A Agência Nacional do Petróleo, Gás Natural e Biocombustíveis (ANP) decidiu conceder mais fôlego ao debate sobre a regulação do setor. O órgão regulador prorrogou em 15 dias o prazo da Consulta Pública nº 11/2026, que discute a implementação do Método do Capital Recuperado (RCM) para os ativos de transporte da Nova Transportadora do Sudeste (NTS) e da Transportadora Associada de Gás (TAG).
Originalmente prevista para encerrar nesta segunda-feira (22/06), a participação dos agentes de mercado foi estendida até o dia 7 de julho de 2026. A decisão atende a um pedido oficial das próprias operadoras das malhas de gasodutos, que destacaram a necessidade de mais tempo para absorver a complexidade técnica e os impactos estruturais que as novas diretrizes podem trazer ao mercado de gás natural.
Impacto no Ciclo Tarifário 2026-2030
O tema central do debate é a definição da Base Regulatória de Ativos (BRA), componente que ditará as tarifas de transporte para o próximo ciclo de cinco anos.

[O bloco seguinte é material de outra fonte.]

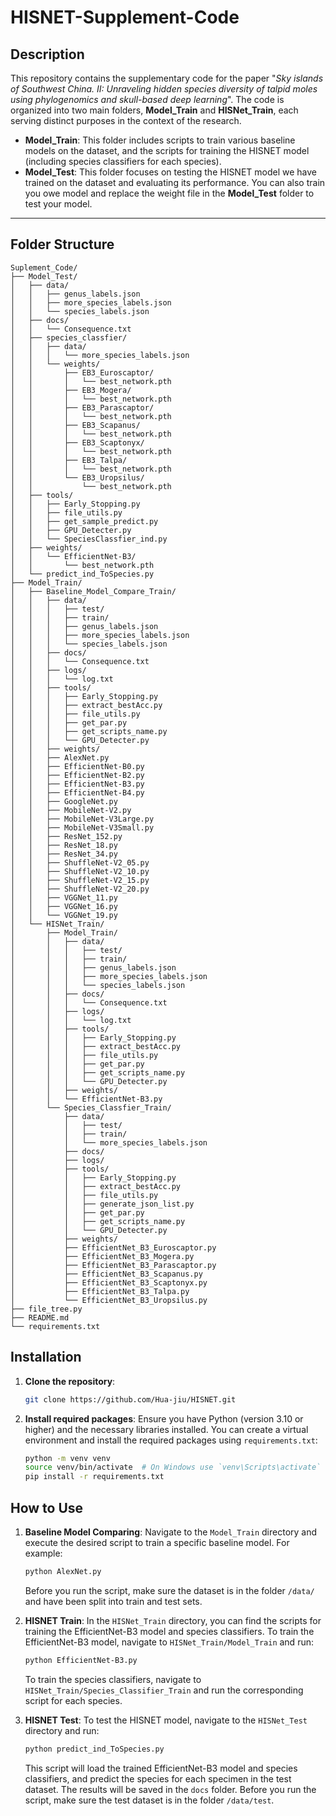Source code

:# HISNET-Supplement-Code

## Description

This repository contains the supplementary code for the paper "*Sky islands of Southwest China. II: Unraveling hidden species diversity of talpid moles using phylogenomics and skull-based deep learning*". The code is organized into two main folders, **Model_Train** and **HISNet_Train**, each serving distinct purposes in the context of the research.

- **Model_Train**: This folder includes scripts to train various baseline models on the dataset, and the scripts for training the HISNET model (including species classifiers for each species).
- **Model_Test**: This folder focuses on testing the HISNET model we have trained on the dataset and evaluating its performance. You can also train you owe model and replace the weight file in the **Model_Test** folder to test your model.

---

## Folder Structure
```
Suplement_Code/
├── Model_Test/
│   ├── data/
│   │   ├── genus_labels.json
│   │   ├── more_species_labels.json
│   │   └── species_labels.json
│   ├── docs/
│   │   └── Consequence.txt
│   ├── species_classfier/
│   │   ├── data/
│   │   │   └── more_species_labels.json
│   │   └── weights/
│   │       ├── EB3_Euroscaptor/
│   │       │   └── best_network.pth
│   │       ├── EB3_Mogera/
│   │       │   └── best_network.pth
│   │       ├── EB3_Parascaptor/
│   │       │   └── best_network.pth
│   │       ├── EB3_Scapanus/
│   │       │   └── best_network.pth
│   │       ├── EB3_Scaptonyx/
│   │       │   └── best_network.pth
│   │       ├── EB3_Talpa/
│   │       │   └── best_network.pth
│   │       └── EB3_Uropsilus/
│   │           └── best_network.pth
│   ├── tools/
│   │   ├── Early_Stopping.py
│   │   ├── file_utils.py
│   │   ├── get_sample_predict.py
│   │   ├── GPU_Detecter.py
│   │   └── SpeciesClassfier_ind.py
│   ├── weights/
│   │   └── EfficientNet-B3/
│   │       └── best_network.pth
│   └── predict_ind_ToSpecies.py
├── Model_Train/
│   ├── Baseline_Model_Compare_Train/
│   │   ├── data/
│   │   │   ├── test/
│   │   │   ├── train/
│   │   │   ├── genus_labels.json
│   │   │   ├── more_species_labels.json
│   │   │   └── species_labels.json
│   │   ├── docs/
│   │   │   └── Consequence.txt
│   │   ├── logs/
│   │   │   └── log.txt
│   │   ├── tools/
│   │   │   ├── Early_Stopping.py
│   │   │   ├── extract_bestAcc.py
│   │   │   ├── file_utils.py
│   │   │   ├── get_par.py
│   │   │   ├── get_scripts_name.py
│   │   │   └── GPU_Detecter.py
│   │   ├── weights/
│   │   ├── AlexNet.py
│   │   ├── EfficientNet-B0.py
│   │   ├── EfficientNet-B2.py
│   │   ├── EfficientNet-B3.py
│   │   ├── EfficientNet-B4.py
│   │   ├── GoogleNet.py
│   │   ├── MobileNet-V2.py
│   │   ├── MobileNet-V3Large.py
│   │   ├── MobileNet-V3Small.py
│   │   ├── ResNet_152.py
│   │   ├── ResNet_18.py
│   │   ├── ResNet_34.py
│   │   ├── ShuffleNet-V2_05.py
│   │   ├── ShuffleNet-V2_10.py
│   │   ├── ShuffleNet-V2_15.py
│   │   ├── ShuffleNet-V2_20.py
│   │   ├── VGGNet_11.py
│   │   ├── VGGNet_16.py
│   │   └── VGGNet_19.py
│   └── HISNet_Train/
│       ├── Model_Train/
│       │   ├── data/
│       │   │   ├── test/
│       │   │   ├── train/
│       │   │   ├── genus_labels.json
│       │   │   ├── more_species_labels.json
│       │   │   └── species_labels.json
│       │   ├── docs/
│       │   │   └── Consequence.txt
│       │   ├── logs/
│       │   │   └── log.txt
│       │   ├── tools/
│       │   │   ├── Early_Stopping.py
│       │   │   ├── extract_bestAcc.py
│       │   │   ├── file_utils.py
│       │   │   ├── get_par.py
│       │   │   ├── get_scripts_name.py
│       │   │   └── GPU_Detecter.py
│       │   ├── weights/
│       │   └── EfficientNet-B3.py
│       └── Species_Classfier_Train/
│           ├── data/
│           │   ├── test/
│           │   ├── train/
│           │   └── more_species_labels.json
│           ├── docs/
│           ├── logs/
│           ├── tools/
│           │   ├── Early_Stopping.py
│           │   ├── extract_bestAcc.py
│           │   ├── file_utils.py
│           │   ├── generate_json_list.py
│           │   ├── get_par.py
│           │   ├── get_scripts_name.py
│           │   └── GPU_Detecter.py
│           ├── weights/
│           ├── EfficientNet_B3_Euroscaptor.py
│           ├── EfficientNet_B3_Mogera.py
│           ├── EfficientNet_B3_Parascaptor.py
│           ├── EfficientNet_B3_Scapanus.py
│           ├── EfficientNet_B3_Scaptonyx.py
│           ├── EfficientNet_B3_Talpa.py
│           └── EfficientNet_B3_Uropsilus.py
├── file_tree.py
├── README.md
└── requirements.txt
```

## Installation

1. **Clone the repository**:
   ```bash
   git clone https://github.com/Hua-jiu/HISNET.git
   ```

2. **Install required packages**:
   Ensure you have Python (version 3.10 or higher) and the necessary libraries installed. You can create a virtual environment and install the required packages using `requirements.txt`:
   ```bash
   python -m venv venv
   source venv/bin/activate  # On Windows use `venv\Scripts\activate`
   pip install -r requirements.txt
   ```
## How to Use

1. **Baseline Model Comparing**:
    Navigate to the `Model_Train` directory and execute the desired script to train a specific baseline model. For example:
    ```bash
    python AlexNet.py
    ```
    Before you run the script, make sure the dataset is in the folder `/data/` and have been split into train and test sets.

2. **HISNET Train**:
    In the `HISNet_Train` directory, you can find the scripts for training the EfficientNet-B3 model and species classifiers. To train the EfficientNet-B3 model, navigate to `HISNet_Train/Model_Train` and run:
    ```bash
    python EfficientNet-B3.py
    ```
    To train the species classifiers, navigate to `HISNet_Train/Species_Classifier_Train` and run the corresponding script for each species.

3. **HISNET Test**:
    To test the HISNET model, navigate to the `HISNet_Test` directory and run:
     ```bash
     python predict_ind_ToSpecies.py
     ```
    This script will load the trained EfficientNet-B3 model and species classifiers, and predict the species for each specimen in the test dataset. The results will be saved in the `docs` folder.
    Before you run the script, make sure the test dataset is in the folder `/data/test`.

O uso do RCM busca auditar o histórico financeiro dos contratos legados, aqueles firmados anteriormente com a Petrobras, avaliando o quanto do investimento original ainda precisa ser amortizado via tarifas.
Ao analisar o método, a ANP busca alinhar o mercado brasileiro a práticas internacionais, similar ao modelo empregado pela agência reguladora da Austrália (AER). No entanto, o órgão reforçou que este é um momento de instrução e não de batimento de martelo.
“Não se trata, neste momento, de decisão final sobre o modelo de valoração da Base Regulatória de Ativos (BRA) que será adotado no Ciclo Tarifário 2026-2030.”
O papel do mercado na construção regulatória
A cautela da ANP se justifica pela importância do processo para grandes consumidores industriais e empresas de comercialização. Como a tarifa de transporte é um custo relevante na composição do preço final do energético, qualquer alteração na base de cálculo gera reflexos imediatos na competitividade do setor de energia.
Para garantir a transparência do processo, a agência abriu o acesso às planilhas e memórias de cálculo utilizadas em seus pareceres. O objetivo é que a consolidação dos dados coletados nesta fase de participação social dê subsídios robustos para que a Diretoria Colegiada tome uma decisão final fundamentada após a nova data limite, assegurando previsibilidade jurídica e técnica para o setor de infraestrutura de gás no Brasil.